Farmers should make sure their will is up-to-date and reflects their wishes, Karen Walsh, a solicitor specialising in agricultural law has said.
Speaking on RTE Radio this morning about passing over the family farm, she said that talking to your family is absolutely essential – that there’s a lot of secrecy in farms.
“Communication is very important in families and it’s something that’s not done enough in farm families.
“People have a huge attachment to the land and often the family home is going with the land [in a will], so it can cause huge disputes.
“Anybody who comes into me, there’s always huge concern about who they’ll pass the farm over to. Historically, it goes to eldest son.”
Walsh said that nowadays there’s more acknowledgement that there should be greater emphasis on the hand over of the farm, that parents and people who own a farm and plan on passing it on, want to be fair.
“Most farms in Ireland aren’t large enough to provide an income for one family, it’s not practical to divide a farm.”
The first thing I would tell people is that it’s very important to make a will, [in case] something happens unexpectedly to the farmer.
Walsh said farmers could be leaving the person they’ve promised the farm to in a vulnerable situation by not having a will in place.
Also speaking on RTE Radio was Geraldine Power, whose uncle passed on his farm to her when she was in her mid-30s.
“I was the eldest of five, my uncle was always single and he spent a lot of time at my home.
“When I was in my 20s, he was a hunstman, so I looked after horses for him. He then developed heart failure, his health deteriorated and I got more involved in the work on the farm.
“I started working full-time of the farm when I was in my mid-20s, we had 110 suckler cows and we wouldn’t have had the best of conditions – it was hard work but we worked on.”
It was never spoken about that it would be left to me. I always hoped it would be left to me, but I didn’t know it would be until he brought up the subject.
Power said that her uncle brought her everywhere with him and recalled one time he brought her to Dungarvan Mart.
“He introduced me to the auctioneer and told him that I had a good, strong chequebook.

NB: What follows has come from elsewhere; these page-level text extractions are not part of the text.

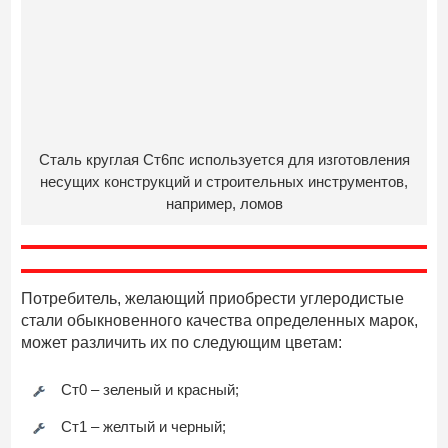
Сталь круглая Ст6пс используется для изготовления
несущих конструкций и строительных инструментов,
например, ломов
Потребитель, желающий приобрести углеродистые
стали обыкновенного качества определенных марок,
может различить их по следующим цветам:
Ст0 – зеленый и красный;
Ст1 – желтый и черный;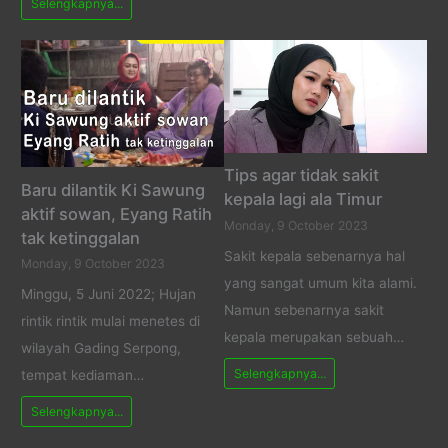
Selengkapnya...
Tips agar tidak sakit
Baru dilantik Ki Sawung
kepala lagi ala Timur
aktif sowan, Eyang Ratih
Monday, 9 October 2023
tak ketinggalan
Sakit kepala sebenarnya hal
Monday, 9 October 2023
yang sangat umum kita alami.
Minggu, 5 Juni 2022; Hujan
Namun sebenarnya sakit
rintik rintik mulai menetes di
kepala merupakan sebuah…
wilayah Gading Serpong,
Selengkapnya...
tempat kediaman…
Selengkapnya...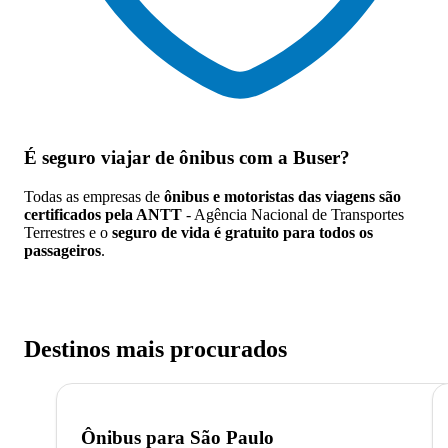
É seguro viajar de ônibus
com a Buser?
Todas as empresas de
ônibus e motoristas das viagens são
certificados pela ANTT
- Agência Nacional de Transportes
Terrestres e o
seguro de vida é gratuito para todos os
passageiros
.
Destinos mais procurados
Ônibus para
São Paulo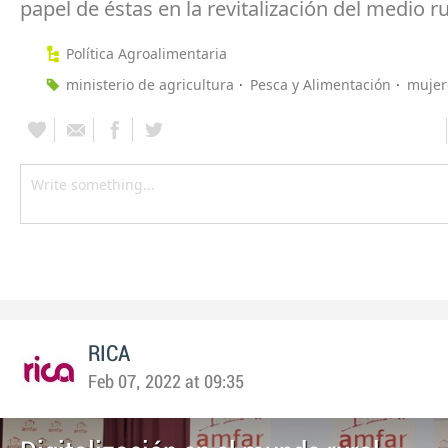
papel de éstas en la revitalización del medio ru
Política Agroalimentaria
ministerio de agricultura
Pesca y Alimentación
mujer
RICA
Feb 07, 2022 at 09:35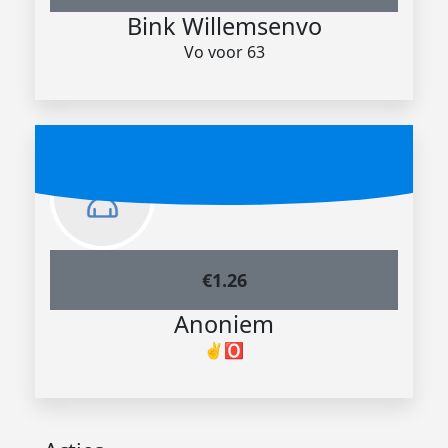
Bink Willemsenvo
Vo voor 63
€
1.26
Anoniem
✌️🅾️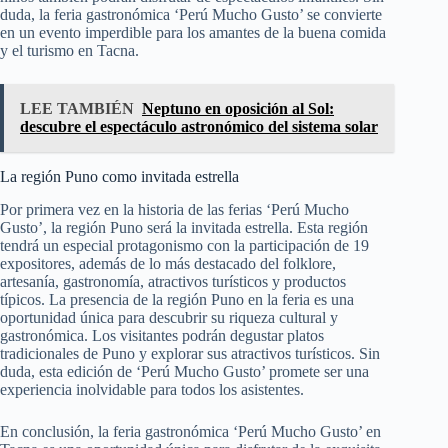
duda, la feria gastronómica ‘Perú Mucho Gusto’ se convierte
en un evento imperdible para los amantes de la buena comida
y el turismo en Tacna.
LEE TAMBIÉN
Neptuno en oposición al Sol:
descubre el espectáculo astronómico del sistema solar
La región Puno como invitada estrella
Por primera vez en la historia de las ferias ‘Perú Mucho
Gusto’, la región Puno será la invitada estrella. Esta región
tendrá un especial protagonismo con la participación de 19
expositores, además de lo más destacado del folklore,
artesanía, gastronomía, atractivos turísticos y productos
típicos. La presencia de la región Puno en la feria es una
oportunidad única para descubrir su riqueza cultural y
gastronómica. Los visitantes podrán degustar platos
tradicionales de Puno y explorar sus atractivos turísticos. Sin
duda, esta edición de ‘Perú Mucho Gusto’ promete ser una
experiencia inolvidable para todos los asistentes.
En conclusión, la feria gastronómica ‘Perú Mucho Gusto’ en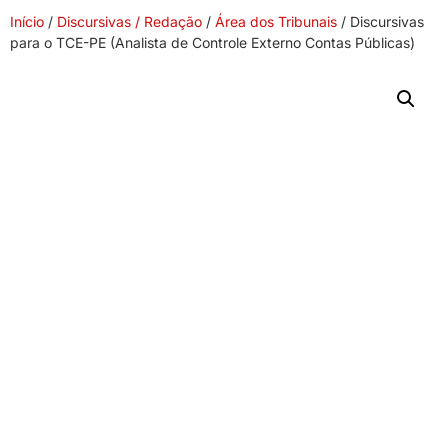
Início
/
Discursivas / Redação
/
Área dos Tribunais
/ Discursivas
para o TCE-PE (Analista de Controle Externo Contas Públicas)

In my mid-30s we set the ball rolling to transfer the farm over to me.”
Her uncle told her two things when he signed over the farm to her – that he wanted her to make a will and to do what she wanted with the farm.
She said that she has a will made for the last 14 years, which she will be updating soon.
“I’ve no immediate family, I have to get something in place.”
While Power said that someone is going to have to take it when she’ll be gone, she hasn’t made a decision on which of her nieces or nephews she will be transferring the farm over to just yet.